Фуко в этом отрывке говорит о творчестве, возможно, без достаточного признания роли материалов, которыми люди пользуются в ходе творчества. Как замечает Чарльз Тейлор: «Я могу задать свою идентичность только на фоне значимых для меня вещей. Но вынести за скобки историю, природу, общество, требования солидарности – все, кроме того лишь, что я обнаруживаю в себе, – было бы тождественно ликвидации всех кандидатов на роль значимых для меня вещей»52.
Позвольте мне предложить мысленный эксперимент с целью разубедить тех, кто считает автономное конструирование себя высшей ценностью.

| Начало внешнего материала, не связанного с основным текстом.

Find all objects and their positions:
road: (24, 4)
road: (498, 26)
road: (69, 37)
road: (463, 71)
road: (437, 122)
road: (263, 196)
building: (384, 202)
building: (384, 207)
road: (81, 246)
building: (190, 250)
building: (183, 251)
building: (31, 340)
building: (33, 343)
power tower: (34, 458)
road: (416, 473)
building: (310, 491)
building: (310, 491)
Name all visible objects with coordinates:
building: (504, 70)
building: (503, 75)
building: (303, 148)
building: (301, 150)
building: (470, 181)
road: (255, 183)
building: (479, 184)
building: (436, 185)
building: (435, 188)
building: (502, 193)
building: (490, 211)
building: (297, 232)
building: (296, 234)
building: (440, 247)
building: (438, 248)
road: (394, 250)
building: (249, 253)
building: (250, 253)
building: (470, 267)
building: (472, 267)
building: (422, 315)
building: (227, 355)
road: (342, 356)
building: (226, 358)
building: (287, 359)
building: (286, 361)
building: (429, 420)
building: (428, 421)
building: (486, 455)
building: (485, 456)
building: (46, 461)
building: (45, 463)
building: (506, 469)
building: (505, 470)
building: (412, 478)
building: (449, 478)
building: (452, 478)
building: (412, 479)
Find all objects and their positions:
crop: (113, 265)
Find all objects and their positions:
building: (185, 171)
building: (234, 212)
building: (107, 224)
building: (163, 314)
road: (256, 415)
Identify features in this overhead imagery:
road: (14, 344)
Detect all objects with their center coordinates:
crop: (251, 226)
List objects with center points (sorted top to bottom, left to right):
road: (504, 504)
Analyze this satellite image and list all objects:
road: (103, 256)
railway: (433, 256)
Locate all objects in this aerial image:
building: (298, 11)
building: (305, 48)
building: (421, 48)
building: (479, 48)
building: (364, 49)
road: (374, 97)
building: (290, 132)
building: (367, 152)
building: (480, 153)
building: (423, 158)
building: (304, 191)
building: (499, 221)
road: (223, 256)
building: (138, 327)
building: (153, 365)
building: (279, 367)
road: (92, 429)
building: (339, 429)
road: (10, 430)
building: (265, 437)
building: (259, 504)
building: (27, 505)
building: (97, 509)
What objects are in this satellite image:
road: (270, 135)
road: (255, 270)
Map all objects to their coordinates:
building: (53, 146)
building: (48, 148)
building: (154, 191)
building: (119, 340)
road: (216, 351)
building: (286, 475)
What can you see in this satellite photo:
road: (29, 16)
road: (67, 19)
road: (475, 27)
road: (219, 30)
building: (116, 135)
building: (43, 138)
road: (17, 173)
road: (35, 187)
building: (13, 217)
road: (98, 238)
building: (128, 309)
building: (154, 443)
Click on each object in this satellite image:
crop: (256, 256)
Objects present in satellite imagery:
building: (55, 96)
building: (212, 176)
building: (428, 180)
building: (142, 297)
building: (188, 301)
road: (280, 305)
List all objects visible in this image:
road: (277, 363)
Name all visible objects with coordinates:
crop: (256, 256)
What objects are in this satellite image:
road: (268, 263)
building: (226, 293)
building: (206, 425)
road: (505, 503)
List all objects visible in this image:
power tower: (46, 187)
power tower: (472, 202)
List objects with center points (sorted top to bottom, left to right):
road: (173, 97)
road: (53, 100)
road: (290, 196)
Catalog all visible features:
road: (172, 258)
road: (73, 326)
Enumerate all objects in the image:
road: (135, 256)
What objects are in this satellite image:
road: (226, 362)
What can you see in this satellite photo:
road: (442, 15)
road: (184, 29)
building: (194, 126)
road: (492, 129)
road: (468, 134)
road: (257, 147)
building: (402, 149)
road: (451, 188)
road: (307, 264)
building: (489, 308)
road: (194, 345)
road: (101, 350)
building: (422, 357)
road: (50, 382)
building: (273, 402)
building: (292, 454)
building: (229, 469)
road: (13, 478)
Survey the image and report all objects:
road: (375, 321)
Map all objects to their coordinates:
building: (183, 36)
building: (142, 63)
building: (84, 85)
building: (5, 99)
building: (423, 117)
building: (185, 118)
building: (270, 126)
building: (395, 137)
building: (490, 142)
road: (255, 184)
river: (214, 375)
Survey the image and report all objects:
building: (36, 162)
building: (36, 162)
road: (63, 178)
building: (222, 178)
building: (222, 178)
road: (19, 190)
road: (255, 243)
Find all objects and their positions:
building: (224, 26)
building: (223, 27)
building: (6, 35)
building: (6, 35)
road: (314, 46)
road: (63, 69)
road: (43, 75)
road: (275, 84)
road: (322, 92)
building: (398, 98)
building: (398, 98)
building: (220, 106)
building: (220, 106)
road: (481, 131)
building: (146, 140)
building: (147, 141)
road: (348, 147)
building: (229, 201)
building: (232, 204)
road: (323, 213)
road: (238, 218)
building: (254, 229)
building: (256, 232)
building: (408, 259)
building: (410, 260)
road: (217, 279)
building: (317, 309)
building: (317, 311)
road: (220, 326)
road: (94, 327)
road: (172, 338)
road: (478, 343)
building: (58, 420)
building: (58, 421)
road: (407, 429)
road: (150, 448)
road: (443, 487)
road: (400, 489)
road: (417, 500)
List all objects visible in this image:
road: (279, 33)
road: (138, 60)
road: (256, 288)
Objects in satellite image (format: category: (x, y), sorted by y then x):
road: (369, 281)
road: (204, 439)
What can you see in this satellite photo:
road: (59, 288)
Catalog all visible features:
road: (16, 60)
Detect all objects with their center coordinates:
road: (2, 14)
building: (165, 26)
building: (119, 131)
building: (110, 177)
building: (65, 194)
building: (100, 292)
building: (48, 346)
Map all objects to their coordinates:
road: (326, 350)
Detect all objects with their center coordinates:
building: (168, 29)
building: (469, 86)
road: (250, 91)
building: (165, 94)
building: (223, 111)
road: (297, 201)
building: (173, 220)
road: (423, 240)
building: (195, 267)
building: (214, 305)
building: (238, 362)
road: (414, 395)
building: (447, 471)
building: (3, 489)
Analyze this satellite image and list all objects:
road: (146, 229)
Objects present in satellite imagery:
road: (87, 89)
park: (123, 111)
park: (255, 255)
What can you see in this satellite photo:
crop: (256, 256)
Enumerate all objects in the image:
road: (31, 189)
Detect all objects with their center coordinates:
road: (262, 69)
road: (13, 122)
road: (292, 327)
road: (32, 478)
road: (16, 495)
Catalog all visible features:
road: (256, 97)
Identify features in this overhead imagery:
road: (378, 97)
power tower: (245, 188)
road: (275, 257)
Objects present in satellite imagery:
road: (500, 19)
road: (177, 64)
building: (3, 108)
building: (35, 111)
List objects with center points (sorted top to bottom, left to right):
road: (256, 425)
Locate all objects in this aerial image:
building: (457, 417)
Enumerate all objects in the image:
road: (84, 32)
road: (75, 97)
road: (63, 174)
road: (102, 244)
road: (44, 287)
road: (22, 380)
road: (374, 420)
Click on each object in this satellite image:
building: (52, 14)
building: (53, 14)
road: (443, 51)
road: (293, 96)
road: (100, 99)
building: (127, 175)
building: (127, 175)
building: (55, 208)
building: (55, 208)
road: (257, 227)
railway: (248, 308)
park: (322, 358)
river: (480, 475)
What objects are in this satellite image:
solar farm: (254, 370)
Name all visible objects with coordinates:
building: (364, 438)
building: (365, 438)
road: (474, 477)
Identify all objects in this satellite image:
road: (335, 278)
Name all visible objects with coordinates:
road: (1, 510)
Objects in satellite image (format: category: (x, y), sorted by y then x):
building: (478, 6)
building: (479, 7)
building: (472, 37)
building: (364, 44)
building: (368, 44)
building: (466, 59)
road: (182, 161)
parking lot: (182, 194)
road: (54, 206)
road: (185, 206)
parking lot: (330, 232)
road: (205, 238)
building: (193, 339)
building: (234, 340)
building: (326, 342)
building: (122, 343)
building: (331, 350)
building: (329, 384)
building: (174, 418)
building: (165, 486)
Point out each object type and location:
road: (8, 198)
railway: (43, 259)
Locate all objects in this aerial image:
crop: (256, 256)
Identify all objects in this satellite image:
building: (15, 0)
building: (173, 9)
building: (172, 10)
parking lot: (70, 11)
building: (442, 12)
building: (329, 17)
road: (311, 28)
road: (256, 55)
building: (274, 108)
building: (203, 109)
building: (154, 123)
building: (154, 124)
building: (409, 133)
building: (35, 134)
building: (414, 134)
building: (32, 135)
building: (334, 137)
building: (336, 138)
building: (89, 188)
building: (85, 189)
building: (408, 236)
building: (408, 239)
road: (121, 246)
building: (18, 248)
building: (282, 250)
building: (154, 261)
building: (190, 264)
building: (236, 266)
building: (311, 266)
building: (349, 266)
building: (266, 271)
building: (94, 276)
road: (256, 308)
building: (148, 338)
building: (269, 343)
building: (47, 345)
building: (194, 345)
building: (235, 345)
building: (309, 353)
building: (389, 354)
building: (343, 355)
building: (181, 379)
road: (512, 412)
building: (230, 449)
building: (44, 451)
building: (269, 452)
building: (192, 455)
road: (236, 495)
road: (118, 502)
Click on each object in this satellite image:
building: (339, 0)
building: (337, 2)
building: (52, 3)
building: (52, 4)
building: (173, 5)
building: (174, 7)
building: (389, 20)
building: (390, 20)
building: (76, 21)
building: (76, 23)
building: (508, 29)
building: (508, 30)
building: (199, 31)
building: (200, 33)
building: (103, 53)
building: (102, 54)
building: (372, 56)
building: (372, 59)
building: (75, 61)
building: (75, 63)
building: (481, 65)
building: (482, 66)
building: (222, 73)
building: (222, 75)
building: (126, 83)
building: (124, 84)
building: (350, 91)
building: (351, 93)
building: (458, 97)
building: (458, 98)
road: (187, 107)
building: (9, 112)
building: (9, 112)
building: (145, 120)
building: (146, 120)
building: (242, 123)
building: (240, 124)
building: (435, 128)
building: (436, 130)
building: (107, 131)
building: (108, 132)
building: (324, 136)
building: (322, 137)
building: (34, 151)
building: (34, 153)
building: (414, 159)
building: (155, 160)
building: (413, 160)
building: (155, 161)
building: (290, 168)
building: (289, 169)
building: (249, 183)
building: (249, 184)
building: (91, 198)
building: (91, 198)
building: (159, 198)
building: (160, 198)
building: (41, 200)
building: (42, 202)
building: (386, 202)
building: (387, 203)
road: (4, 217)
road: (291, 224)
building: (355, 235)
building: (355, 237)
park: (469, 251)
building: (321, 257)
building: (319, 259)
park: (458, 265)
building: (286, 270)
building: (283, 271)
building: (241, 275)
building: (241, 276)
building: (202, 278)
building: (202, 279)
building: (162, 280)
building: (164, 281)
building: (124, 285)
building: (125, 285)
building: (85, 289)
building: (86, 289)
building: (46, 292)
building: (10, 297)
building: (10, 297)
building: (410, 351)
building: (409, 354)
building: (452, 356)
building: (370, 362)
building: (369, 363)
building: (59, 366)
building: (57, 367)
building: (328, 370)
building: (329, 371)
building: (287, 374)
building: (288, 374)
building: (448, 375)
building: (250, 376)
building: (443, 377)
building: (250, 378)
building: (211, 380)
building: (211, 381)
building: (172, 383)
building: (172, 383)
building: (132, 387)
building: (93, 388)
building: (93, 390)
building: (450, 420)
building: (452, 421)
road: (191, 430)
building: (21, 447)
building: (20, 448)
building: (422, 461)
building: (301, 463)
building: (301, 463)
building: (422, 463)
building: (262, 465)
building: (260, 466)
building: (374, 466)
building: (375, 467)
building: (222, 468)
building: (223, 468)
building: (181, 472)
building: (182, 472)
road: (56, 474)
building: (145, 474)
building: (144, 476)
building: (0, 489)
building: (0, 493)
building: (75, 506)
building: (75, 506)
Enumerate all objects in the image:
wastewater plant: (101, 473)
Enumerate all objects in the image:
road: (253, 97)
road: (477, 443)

Представьте, что было бы возможно посредством некой мгновенной манипуляции с генами изменить любой аспект своей природы, так что вы могли бы обладать любой комбинацией способностей, которая когда-либо лежала в пределах человеческих возможностей. Вы могли бы забивать в прыжке от корзины, как Майкл Джордан, обладать музыкальностью Моцарта, комическим даром Граучо Маркса, изысканным пером Пруста. Представьте, что вы могли бы прибавить к этим способностям любые желания, гомо- или гетеро-, любовь к Вагнеру или Эминему. (Вы могли бы зайти в камеру превращений, насвистывая увертюру к «Мейстерзингерам», а выйти, бормоча «Will the Real Slim Shady Please Stand Up?».) Далее, представьте, что в вашем мире нет работы и профессий, потому что все материальные нужды удовлетворяются разумными машинами. Мне представляется, что такой мир будет похож совсем не на утопию, а наоборот: он будет чем-то наподобие ада. Не будет никакого смысла иметь все эти способности и желания, потому что не будет никакого смысла конструировать свою жизнь. Объяснение, почему жизнь в таком мире была бы бессмысленной, дает Ницше:
Одно только нужно. – «Придавать стиль» своему характеру – великое и редкое искусство! В нем упражняется тот, кто, обозрев все силы и слабости, данные ему его природой, включает их затем в свои художественные планы, покуда каждая из них не предстанет самим искусством и разумом, так что и слабость покажется чарующей. Вот тут надо будет прибавить много чего от второй натуры, вон там отсечь кусок первой натуры – оба раза с долгим прилежанием и ежедневными стараниями. Вот здесь спрятано какое-то уродство, которое не удалось удалить, а там уже оно выглядит чем-то возвышенным53.